Meta, the parent company of Facebook, has announced its decision to discontinue the Facebook News feature in the United Kingdom, Germany, and France, starting in early December. This move is part of Meta’s ongoing effort to realign its investments with the products and services that users value the most.
Meta, the parent company of Facebook, is deprecating the Facebook News feature in the U.K., Germany, and France. This decision is part of Meta’s effort to prioritize investments in products and services that users value the most.
The Facebook News Feature
Facebook News was introduced by Meta in 2019 as a curated news section for publishers. It exists within a dedicated tab on the Facebook interface, and it was initially launched in the United States before expanding internationally to the U.K., Germany, Australia, and France. However, the planned launches in Brazil and India never materialized.
Facebook News aims to provide both local and international news based on the interests of each market. It originally featured algorithmically determined suggested articles along with a curated “top stories” section. However, Meta announced last year that the entire section was transitioning to an algorithmic approach.
Meta’s Shift Away from News
Today’s announcement aligns with Meta’s broader strategy of deprioritizing news content. In recent years, the company has been transitioning toward the creator economy and reducing its emphasis on news. This shift is partly driven by the divisive nature of certain news stories, especially those with political implications. Last year, Facebook renamed its news feed as “feed” as a part of this transition.
Furthermore, there has been a global pushback against the role of Big Tech companies in the distribution of news. Countries like Australia and Canada have introduced legislation requiring online platforms to compensate publishers for their content. Meta negotiated deals with publishers in Australia, but it started blocking access to news stories in Canada, leading to criticism from Canadian Prime Minister Justin Trudeau.
In Europe, the EU Copyright Directive has prompted Meta and Google to enter into licensing agreements with publishers. The decreasing referral traffic from Facebook to publishers’ websites further confirms Meta’s mission to move away from news. The company has emphasized that news content constitutes less than 3% of the overall content users see in their feeds.

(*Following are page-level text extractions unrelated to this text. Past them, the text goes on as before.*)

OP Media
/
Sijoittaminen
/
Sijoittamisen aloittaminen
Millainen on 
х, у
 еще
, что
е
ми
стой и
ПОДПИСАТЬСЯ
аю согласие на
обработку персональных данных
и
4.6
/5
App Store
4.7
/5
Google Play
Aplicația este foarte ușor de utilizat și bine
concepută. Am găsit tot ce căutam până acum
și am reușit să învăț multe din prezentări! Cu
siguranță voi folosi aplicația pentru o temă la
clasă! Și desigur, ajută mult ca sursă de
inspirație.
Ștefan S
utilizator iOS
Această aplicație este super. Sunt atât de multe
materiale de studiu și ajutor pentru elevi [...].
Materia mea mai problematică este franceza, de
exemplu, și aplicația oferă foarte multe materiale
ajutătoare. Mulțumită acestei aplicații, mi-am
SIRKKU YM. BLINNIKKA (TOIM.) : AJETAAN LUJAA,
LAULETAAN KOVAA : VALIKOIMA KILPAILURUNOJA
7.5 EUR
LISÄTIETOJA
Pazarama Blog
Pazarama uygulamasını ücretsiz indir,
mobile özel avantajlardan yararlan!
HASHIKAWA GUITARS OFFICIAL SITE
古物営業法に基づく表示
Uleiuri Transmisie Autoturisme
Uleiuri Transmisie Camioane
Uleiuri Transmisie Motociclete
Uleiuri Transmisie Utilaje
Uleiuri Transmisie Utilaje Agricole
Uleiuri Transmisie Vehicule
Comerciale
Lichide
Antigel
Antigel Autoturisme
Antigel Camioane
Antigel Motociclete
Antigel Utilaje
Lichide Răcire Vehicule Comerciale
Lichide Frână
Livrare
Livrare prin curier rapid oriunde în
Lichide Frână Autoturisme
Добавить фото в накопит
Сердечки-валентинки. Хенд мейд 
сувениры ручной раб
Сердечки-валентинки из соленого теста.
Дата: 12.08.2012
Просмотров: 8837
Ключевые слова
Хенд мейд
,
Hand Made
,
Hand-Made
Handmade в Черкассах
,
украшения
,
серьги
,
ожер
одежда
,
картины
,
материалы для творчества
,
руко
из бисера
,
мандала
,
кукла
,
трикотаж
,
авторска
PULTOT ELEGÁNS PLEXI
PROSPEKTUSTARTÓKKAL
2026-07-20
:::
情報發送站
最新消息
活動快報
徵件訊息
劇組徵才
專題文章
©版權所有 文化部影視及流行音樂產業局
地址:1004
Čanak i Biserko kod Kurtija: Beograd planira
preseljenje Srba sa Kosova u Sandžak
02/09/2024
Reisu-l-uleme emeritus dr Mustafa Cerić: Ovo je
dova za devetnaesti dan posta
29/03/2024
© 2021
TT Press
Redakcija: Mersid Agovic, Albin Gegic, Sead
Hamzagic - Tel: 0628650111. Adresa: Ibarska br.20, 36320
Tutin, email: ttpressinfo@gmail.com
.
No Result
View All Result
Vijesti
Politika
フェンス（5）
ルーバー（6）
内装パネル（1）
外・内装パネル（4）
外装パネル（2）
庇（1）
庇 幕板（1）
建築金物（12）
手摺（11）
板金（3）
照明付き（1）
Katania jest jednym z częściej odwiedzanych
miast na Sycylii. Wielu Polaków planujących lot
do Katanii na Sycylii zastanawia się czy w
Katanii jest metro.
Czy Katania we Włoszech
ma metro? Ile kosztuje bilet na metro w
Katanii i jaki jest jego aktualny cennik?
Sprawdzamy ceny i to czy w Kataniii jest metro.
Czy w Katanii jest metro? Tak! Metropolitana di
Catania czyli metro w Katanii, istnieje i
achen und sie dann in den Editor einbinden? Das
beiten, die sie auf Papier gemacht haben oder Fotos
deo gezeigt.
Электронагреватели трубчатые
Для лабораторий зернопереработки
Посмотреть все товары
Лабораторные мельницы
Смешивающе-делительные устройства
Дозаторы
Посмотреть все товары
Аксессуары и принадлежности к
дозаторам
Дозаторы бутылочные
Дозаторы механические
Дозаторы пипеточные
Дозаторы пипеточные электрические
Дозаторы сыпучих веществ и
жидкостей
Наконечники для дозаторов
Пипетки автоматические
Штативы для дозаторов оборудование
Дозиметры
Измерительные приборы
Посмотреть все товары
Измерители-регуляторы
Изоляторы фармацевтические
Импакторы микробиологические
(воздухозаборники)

The Future of Facebook News
Despite deprecating Facebook News in the U.K., Germany, and France, Meta clarifies that it is not blocking links to articles or publisher pages. European news publishers will continue to have access to their Facebook accounts and pages, allowing them to share links to their stories and direct users to their websites.
However, Meta affirms that it does not expect to offer new Facebook products specifically for news publishers in the future, indicating a clear shift in its focus away from news content in its offerings. Although the Facebook News tab remains active in the U.S. and Australia, the future of this feature remains uncertain. Meta’s decision reflects its commitment to aligning its investments with user preferences and its strategic priorities.